## The task
Task for the records below: please copy exactly, and only, the lines from the one containing "Китайский гороскоп на сегодня – Тигр" to the last line, both included, leaving out the pictures.

## Records to process
*** Block opens ***
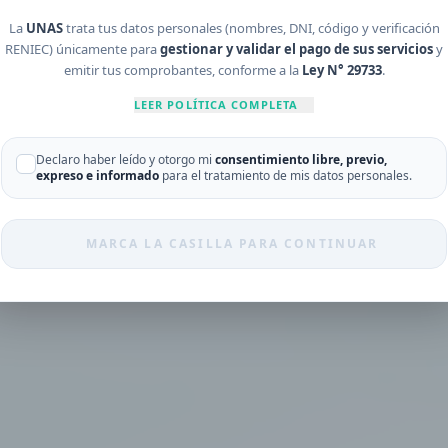
¿Tienes cuenta?
Inicia sesión
La
UNAS
trata tus datos personales (nombres, DNI, código y verificación
RENIEC) únicamente para
gestionar y validar el pago de sus servicios
y
emitir tus comprobantes, conforme a la
Ley N° 29733
.
LEER POLÍTICA COMPLETA
Declaro haber leído y otorgo mi
consentimiento libre, previo,
expreso e informado
para el tratamiento de mis datos personales.
MARCA LA CASILLA PARA CONTINUAR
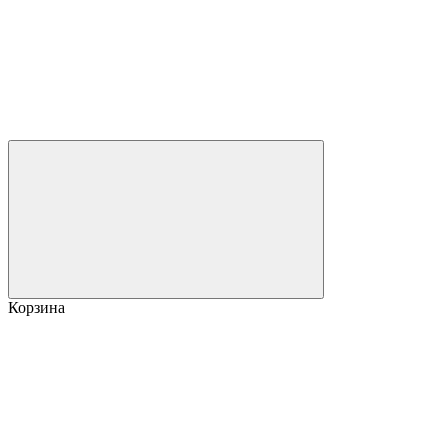
Корзина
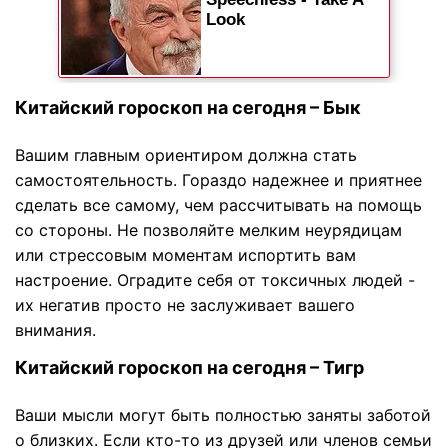
Китайский гороскоп на сегодня – Бык
Вашим главным ориентиром должна стать
самостоятельность. Гораздо надежнее и приятнее
сделать все самому, чем рассчитывать на помощь
со стороны. Не позволяйте мелким неурядицам
или стрессовым моментам испортить вам
настроение. Оградите себя от токсичных людей -
их негатив просто не заслуживает вашего
внимания.
Китайский гороскоп на сегодня – Тигр
Ваши мысли могут быть полностью заняты заботой
о близких. Если кто-то из друзей или членов семьи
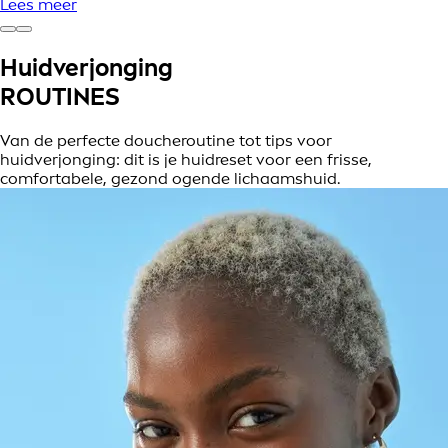
Lees meer
Huidverjonging
ROUTINES
Van de perfecte doucheroutine tot tips voor
huidverjonging: dit is je huidreset voor een frisse,
comfortabele, gezond ogende lichaamshuid.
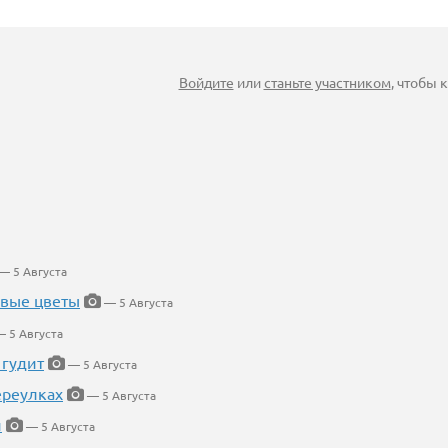
Войдите
или
станьте участником
, чтобы
— 5 Августа
евые цветы
— 5 Августа
 5 Августа
 гудит
— 5 Августа
ереулках
— 5 Августа
й
— 5 Августа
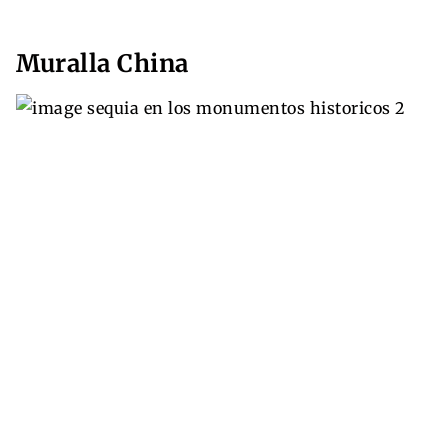
Muralla China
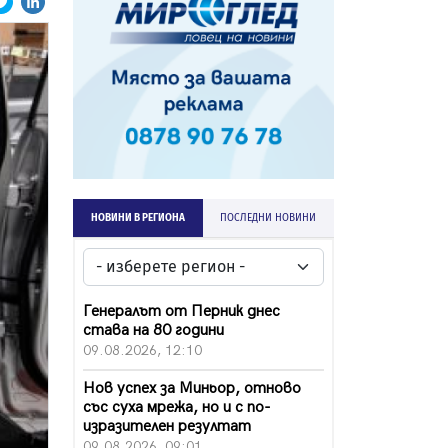
НОВИНИ В РЕГИОНА
ПОСЛЕДНИ НОВИНИ
Генералът от Перник днес
става на 80 години
09.08.2026, 12:10
Нов успех за Миньор, отново
със суха мрежа, но и с по-
изразителен резултат
09.08.2026, 09:01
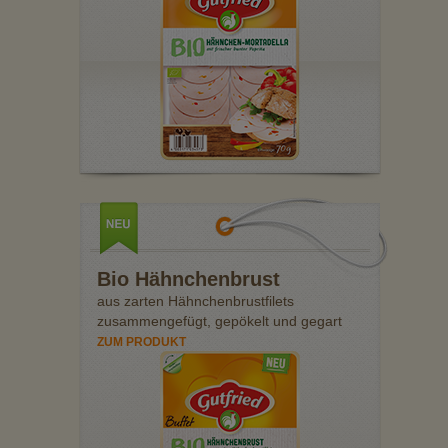
Bio Hähnchenbrust
aus zarten Hähnchenbrustfilets
zusammengefügt, gepökelt und gegart
ZUM PRODUKT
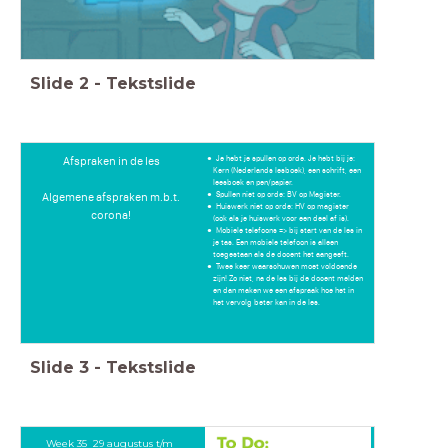
Slide
2
-
Tekstslide
Je hebt je spullen op orde. Je hebt bij je:
Afspraken in de les
Kern (Nederlands lesboek), een schrift, een
leesboek en pen/papier.
Spullen niet op orde: BV op Magister.
Algemene afspraken m.b.t.
Huiswerk niet op orde: HV op magister
corona!
(ook als je huiswerk voor een deel af is).
Mobiele telefoons => bij start van de les in
je tas. Een mobiele telefoon is alleen
toegestaan als de docent het aangeeft.
Twee keer waarschuwen moet voldoende
zijn! Zo niet, na de les bij de docent melden
en dan maken we een afspraak hoe het in
het vervolg beter kan in de les.
Slide
3
-
Tekstslide
Week 35 29 augustus t/m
*** Block closes ***
## Exercise answer
Китайский гороскоп на сегодня – Тигр
Ваши мысли могут быть полностью заняты заботой
о близких. Если кто-то из друзей или членов семьи
Lees meer
Huidverjonging
ROUTINES
Van de perfecte doucheroutine tot tips voor
huidverjonging: dit is je huidreset voor een frisse,
comfortabele, gezond ogende lichaamshuid.
Войдите
или
станьте участником
, чтобы
— 5 Августа
евые цветы
— 5 Августа
 5 Августа
 гудит
— 5 Августа
ереулках
— 5 Августа
й
— 5 Августа
Muralla China
НОВИНИ В РЕГИОНА
ПОСЛЕДНИ НОВИНИ
Генералът от Перник днес
става на 80 години
09.08.2026, 12:10
Нов успех за Миньор, отново
със суха мрежа, но и с по-
изразителен резултат
09.08.2026, 09:01
Bio Hähnchenbrust
aus zarten Hähnchenbrustfilets
zusammengefügt, gepökelt und gegart
ZUM PRODUKT
Slide
2
-
Tekstslide
Je hebt je spullen op orde. Je hebt bij je:
Afspraken in de les
Kern (Nederlands lesboek), een schrift, een
leesboek en pen/papier.
Spullen niet op orde: BV op Magister.
Algemene afspraken m.b.t.
Huiswerk niet op orde: HV op magister
corona!
(ook als je huiswerk voor een deel af is).
Mobiele telefoons => bij start van de les in
je tas. Een mobiele telefoon is alleen
toegestaan als de docent het aangeeft.
Twee keer waarschuwen moet voldoende
zijn! Zo niet, na de les bij de docent melden
en dan maken we een afspraak hoe het in
het vervolg beter kan in de les.
Slide
3
-
Tekstslide
Week 35 29 augustus t/m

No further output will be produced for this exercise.